History of Power Recovery Turbine Engines
Here are two of the famous World War II engines that used PRTs.
One of the most influential radial aircraft engines invented in the United States was the Wright R-3350 duplex (multi-row) Cyclone. This power recovery turbine was developed to deliver reduced fuel consumption, and thereby better economy to manage the civilian market during the war. It saw its most successful use on the B-29 bomber.
Three power recovery turbines were attached to the exhaust piping. This exhaust piping was responsible for delivering exhaust gases from a group of six cylinders, all of which were attached to the crankshaft. These PRTs were attached to the engine crankshaft by fluid coupling to develop more power. Although the invention of PRTs could save about 20 percent of the wasted heat power, it was also a cause of troubles for the engines. The turbines had a negative impact on the engine and its reliability. Due to this, most of the field mechanics nicknamed them “Parts Recovery Turbines.”

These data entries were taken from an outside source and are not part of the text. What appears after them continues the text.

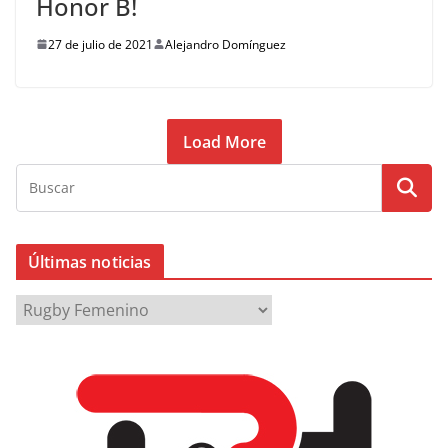
Honor B!
27 de julio de 2021
Alejandro Domínguez
Load More
Últimas noticias
Ú
l
t
i
m
a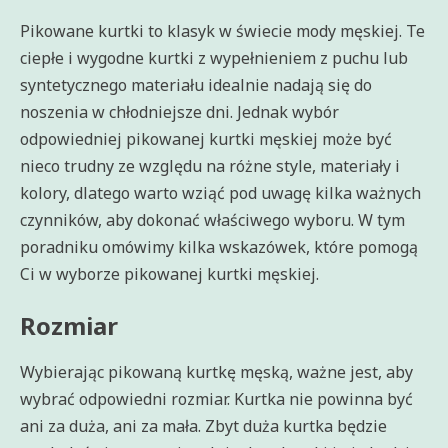
Pikowane kurtki to klasyk w świecie mody męskiej. Te
ciepłe i wygodne kurtki z wypełnieniem z puchu lub
syntetycznego materiału idealnie nadają się do
noszenia w chłodniejsze dni. Jednak wybór
odpowiedniej pikowanej kurtki męskiej może być
nieco trudny ze względu na różne style, materiały i
kolory, dlatego warto wziąć pod uwagę kilka ważnych
czynników, aby dokonać właściwego wyboru. W tym
poradniku omówimy kilka wskazówek, które pomogą
Ci w wyborze pikowanej kurtki męskiej.
Rozmiar
Wybierając pikowaną kurtkę męską, ważne jest, aby
wybrać odpowiedni rozmiar. Kurtka nie powinna być
ani za duża, ani za mała. Zbyt duża kurtka będzie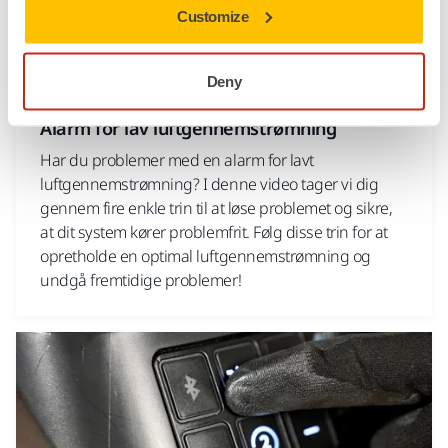
Customize
Deny
VÆRKTØJS SUPPORT, STØVSUGERE, FEJLFINDING PÅ EN NY
STØVSUGER
Alarm for lav luftgennemstrømning
Har du problemer med en alarm for lavt
luftgennemstrømning? I denne video tager vi dig
gennem fire enkle trin til at løse problemet og sikre,
at dit system kører problemfrit. Følg disse trin for at
opretholde en optimal luftgennemstrømning og
undgå fremtidige problemer!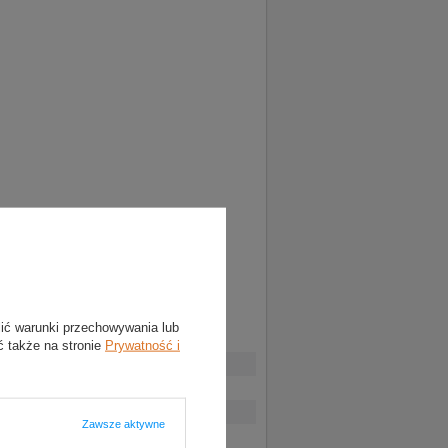
lić warunki przechowywania lub
ć także na stronie
Prywatność i
Zawsze aktywne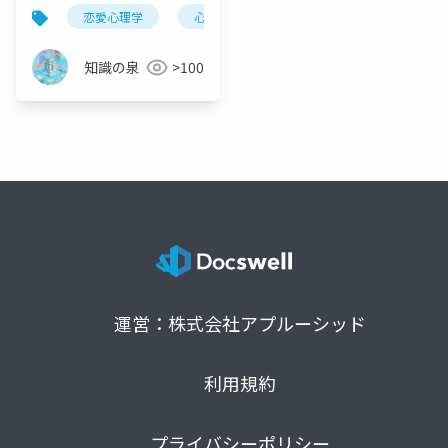
る過程を科学的に徹底
恋愛心理学
心理学
行動科学
科学
解説
知識の泉
>100
運営：株式会社アプルーシッド
利用規約
プライバシーポリシー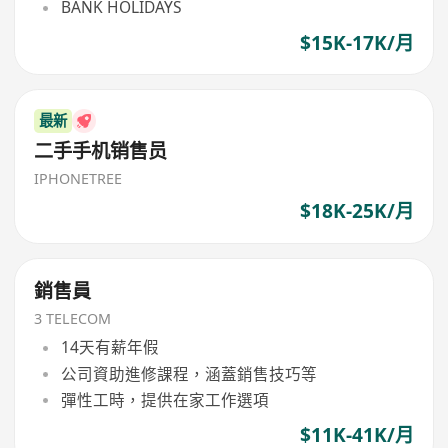
BANK HOLIDAYS
$15K-17K/月
最新
二手手机销售员
IPHONETREE
$18K-25K/月
銷售員
3 TELECOM
14天有薪年假
公司資助進修課程，涵蓋銷售技巧等
彈性工時，提供在家工作選項
$11K-41K/月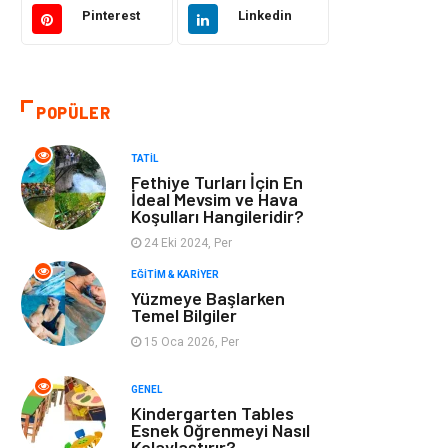
Pinterest
Linkedin
Tatil
Giyim
Alışveriş
Gençlik & Eğlence
POPÜLER
Genel Kültür
Gıda
TATIL
Fethiye Turları İçin En
Metal
Evlilik Rehberi
İdeal Mevsim ve Hava
Koşulları Hangileridir?
24 Eki 2024, Per
Müzik
Finans & Ekonomi
EĞITIM & KARIYER
Yüzmeye Başlarken
Yeme & İçme
Anne & Çocuk
Temel Bilgiler
15 Oca 2026, Per
Ev İşleri
Gayrimenkul
GENEL
Organizasyon
Keyif & Hobi
Kindergarten Tables
Esnek Öğrenmeyi Nasıl
Kolaylaştırır?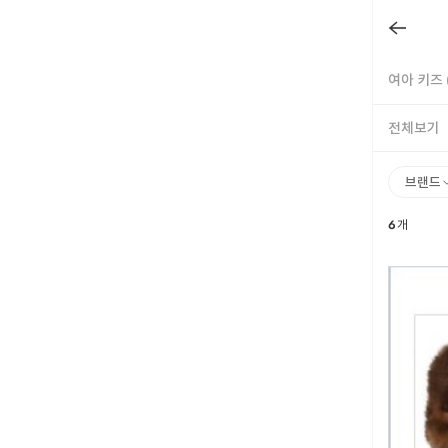
여아 키즈 
전체보기
브랜드
6
개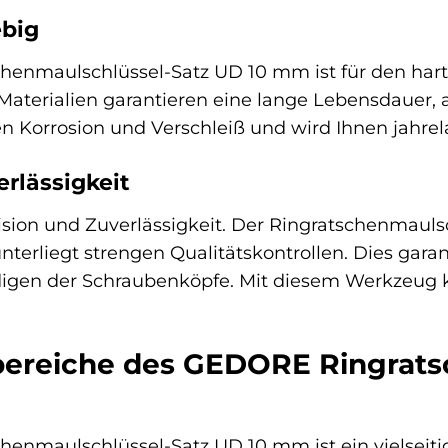
ebig
nmaulschlüssel-Satz UD 10 mm ist für den harten
Materialien garantieren eine lange Lebensdauer,
en Korrosion und Verschleiß und wird Ihnen jahrela
erlässigkeit
ision und Zuverlässigkeit. Der Ringratschenmaul
unterliegt strengen Qualitätskontrollen. Dies gar
igen der Schraubenköpfe. Mit diesem Werkzeug kö
reiche des GEDORE Ringratsc
enmaulschlüssel-Satz UD 10 mm ist ein vielseiti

Actually, use of this turbine caused an increase in back pressure and thus the operating temperature of the cylinder, which are the responsible factors for high wear inside the engine and its failure.
The basic design of the VD-4K, which was similar to the M-253K, was developed from the VD-3TK engine. it contained six monobloc banks, each with four fluid-cooled cylinders. The power recovery turbines were attached between the cylinder banks, and the engine was jointed to a geared centrifugal supercharger and a turbocharger. These parts combined made the VD-4K a power recovery turbine, though not exactly like the PRTs used on the big Cyclone.
This project was started keeping in mind the high power delivery of the engine. However, the engine was not able to provide required power for the aircraft, particularly at altitude. This was the main cause of failure of the project.